Joel Kotkin is the Distinguished Presidential Fellow in Urban Futures at Chapman University, is executive editor of the website newgeography.com, and writes the weekly “New Geographer” column for Forbes.com as well as a weekly column for the Orange County Register. Before participating in a panel on the future of post-immigrant L.A., he talked in the green room about his favorite plants in L.A.—and about how to choose the city’s next great neighborhood.
What’s the ugliest piece of furniture you own?
That’s a hard question. We’ve got several couches that are pretty funky and badly stained between the cats, dogs, and kids.
What’s the last great dessert you ate?
I generally don’t eat desserts, so not a good question.
What word or phrase do you use most often?
Is this a family publication? [Yes.] OK. Probably, having a teenage daughter, “Enough already.”
What city are you least likely to ever return to?

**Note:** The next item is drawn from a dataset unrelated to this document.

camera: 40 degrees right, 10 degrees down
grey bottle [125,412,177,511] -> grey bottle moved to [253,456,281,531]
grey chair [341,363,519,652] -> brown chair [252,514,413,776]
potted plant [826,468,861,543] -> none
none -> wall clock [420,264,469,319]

There are a lot of them. I would say I would probably avoid Chongqing, China, because the air is foul, and the place is—I don’t like it very much. It’s a kind of Chicago without the architecture. It sort of jumps out. New Delhi is not a favorite of mine either, and if I were a woman it would definitely not be my favorite. You also think, what places would I not take my kids? That would be at the top of the list since I have girls.
What’s your favorite plant or flower?
I like bougainvillea, but I really love, which is a big thing in my neighborhood, big sycamore trees. We have a very big one in the backyard. Los Angeles flora is quite amazing, and we’re now at that time of the year—that wonderful early spring.

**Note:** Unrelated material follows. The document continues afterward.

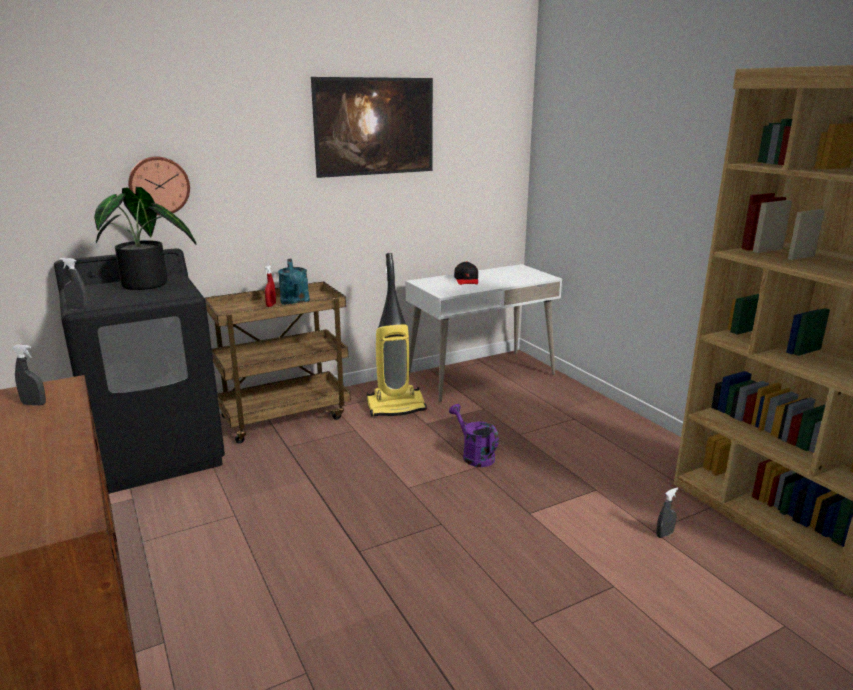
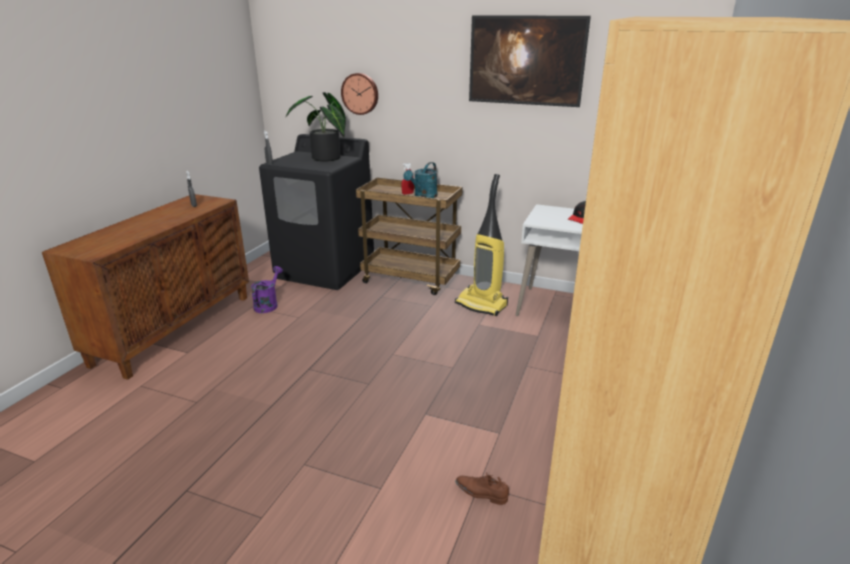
camera: 50 degrees right, 5 degrees up
purple watering can [449,404,499,467] -> purple watering can moved to [251,266,283,313]
grey spray bottle [656,487,678,538] -> brown shoe [455,473,509,505]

What’s going to be the best neighborhood in L.A. to live in in 2050?
Wherever the planners haven’t shown up is probably the best place to be, and wherever the politicians haven’t sold the neighborhood down the road to some developer.

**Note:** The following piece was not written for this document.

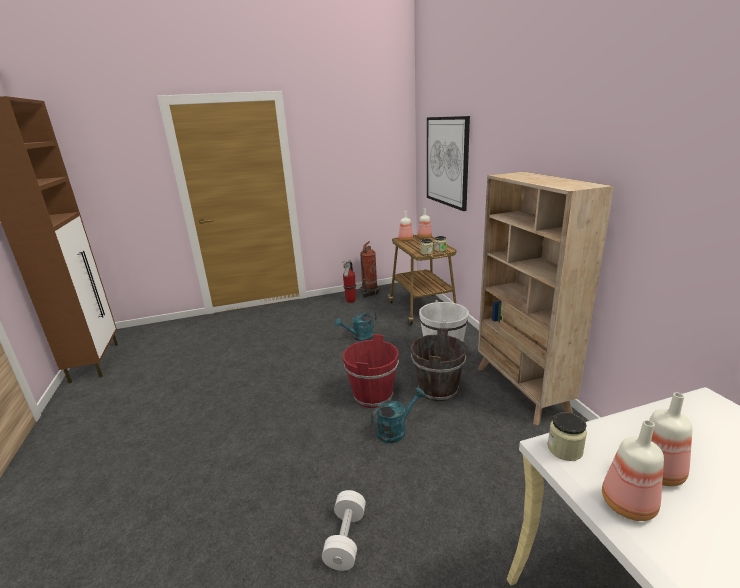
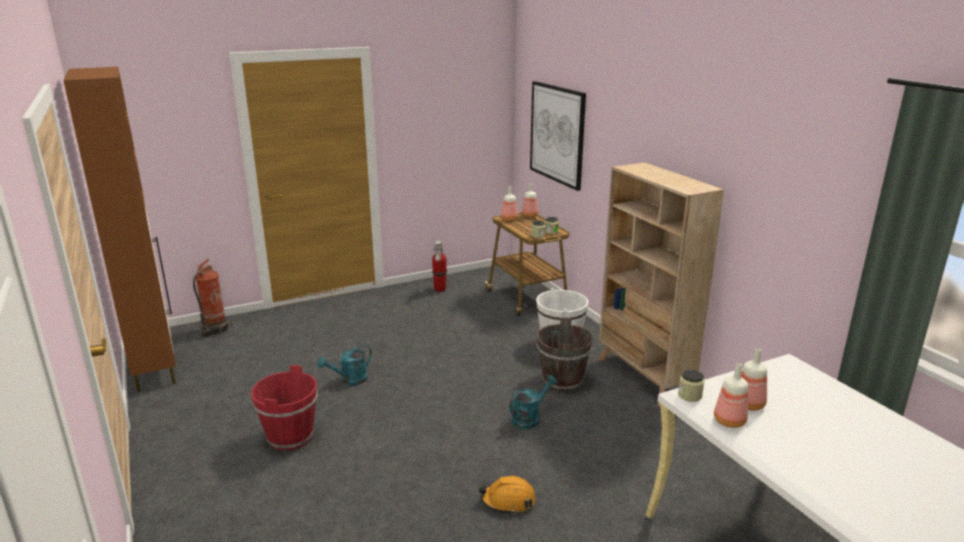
camera: 10 degrees left, 0 degrees up
white dumbbell [322,490,366,571] -> orange hard hat [479,476,536,515]
turquoise watering can [335,310,377,341] -> turquoise watering can moved to [317,344,372,385]
red bucket [343,334,399,408] -> red bucket moved to [251,365,317,450]
fire extinguisher [359,241,381,298] -> fire extinguisher moved to [193,259,232,337]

Are you good at keeping secrets?
Yes, actually. I was an investment reporter for many years, and so I learned how to keep secrets.
What was your first car?
I had a real jalopy when I was in school in St. Louis, I don’t even remember what it was because it broke down so quickly. Then I got my father’s old Buick and drove it out to California. I consider that my first car—and by the way, my last American car.
What’s your biggest pet peeve?
People who talk really loudly on their cell phones no matter where they are. And who drive while texting. That kind of scares me.
What was your worst subject in school?
I would imagine chemistry. But I think I have lots of company. Which is funny, because my father had a masters in chemistry. He was very good at it, and I wasn’t.